Though Frog and Toad are simply called “friends” in the series and in the books, Arnold Lobel came out to his family as gay in 1974, after the books had been published. In a 2016 interview with the New Yorker, Adrianne Lobel called the books “the beginning of him coming out.” Over the years, Frog and Toad have become gay icons. There are shirts that read “Frog and Toad Are Gay.” Even when this series was announced, Them wrote an article headlined “Everyone’s Favorite Queer Couple, ‘Frog and Toad,’ Are Coming to TV.”

“What we wanted to do here is create a faithful adaptation of the books,” Hoegee says. “For people, a lot of readers of a certain age, Frog and Toad as characters seen through a queer lens is hugely important to them. We can’t deny anyone that meaning to them, as far as these characters go. If that’s how you see these characters in the book, it’s fair to say that you will have the opportunity to see a similar viewpoint in the show as well.”

Perceive Frog and Toad however you want, but Hoegee says the most important thing is that you understand how much they deeply care for one another. It doesn’t matter if that compassion is platonic or romantic, the fact that they’re nearly inseparable should teach us all a bit about companionship.

“What Frog and Toad shows us is that there is still the ability to have a deep and meaningful and loving friendship that transcends everything,” Hoegee says. “This is a show that celebrates how two very different characters can still find a common ground and a respect and appreciation and love for each other, that still allows them to have fun together and be inseparable. Our differences shouldn’t divide us, our differences should be the thing that brings us together.”

It’s an important lesson for kids to learn, but it’s equally influential for adults, too. As Hoegee said, Frog and Toad don’t really leave you—the whole world was elated at the announcement of a Frog and Toad series, not just the pipsqueaks. I, for one, still keep a copy of Frog and Toad Are Friends in my nightstand. In our interview, Hoegee whips out a rare pop-up copy of some of the Frog and Toad stories from just behind his desk. The little guys are always nearby.

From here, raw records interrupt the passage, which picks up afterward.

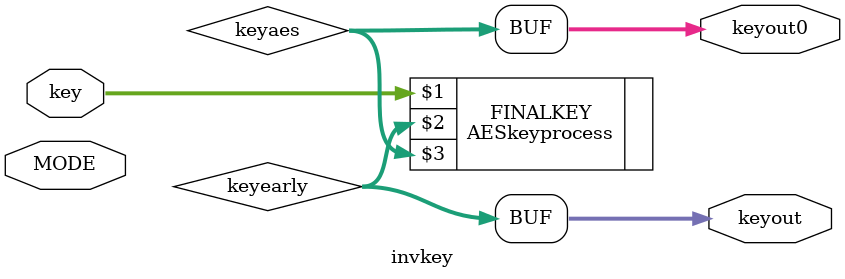
<source format=v>
`timescale 1ns / 1ps
module invkey(MODE,key,keyout0,keyout);
    input  [1:0]MODE;//MODEÎª0´ú±íDES½âÃÜ,2£ºAES½âÃÜ
    input  [127:0] key;
    output   [127:0] keyout0;
    output   [127:0] keyout;
    reg [127:0] keyout_reg;
    wire [127:0] keyaes,keyearly,keydes;
    AESkeyprocess FINALKEY(key,keyearly,keyaes);
    assign keyout0=keyaes;
    assign keyout=keyearly;
    
endmodule
</source>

“There’s an assumption that shows made and written for kids have to be simple in the sense that you’re almost channeling your inner five-year-old. The fact of the matter is, these are made by adults. We are still bringing our own sensibilities and our own baggage and our own experience and our own joys and sadness—all those things get poured into the work we do,” Hoegee says.

While Hoegee is talking about himself and his team, it’s impossible to hear this quote and not think about Arnold Lobel, who wrote these stories for children with tender themes of love, trust, and boundaries that—as his children have confirmed—related back to his own life. Now, dozens of other artists get to see those stories retold through the lens of their own lives, too.